• **PROBLEM DETAILS**
Copy out every line of text in the listing below character for character, and leave the pictures out of your answer.

[Dataset items]
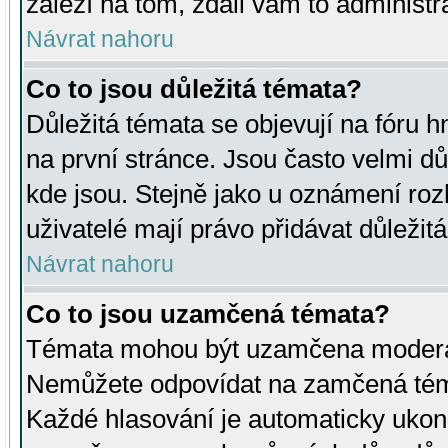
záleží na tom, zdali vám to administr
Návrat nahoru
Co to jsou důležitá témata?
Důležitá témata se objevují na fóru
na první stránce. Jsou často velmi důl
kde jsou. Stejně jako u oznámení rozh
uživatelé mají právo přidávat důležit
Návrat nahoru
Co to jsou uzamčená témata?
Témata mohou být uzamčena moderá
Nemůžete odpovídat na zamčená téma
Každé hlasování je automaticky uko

• **SOLUTION BELOW**
záleží na tom, zdali vám to administr
Návrat nahoru
Co to jsou důležitá témata?
Důležitá témata se objevují na fóru
na první stránce. Jsou často velmi důl
kde jsou. Stejně jako u oznámení rozh
uživatelé mají právo přidávat důležit
Návrat nahoru
Co to jsou uzamčená témata?
Témata mohou být uzamčena moderá
Nemůžete odpovídat na zamčená téma
Každé hlasování je automaticky uko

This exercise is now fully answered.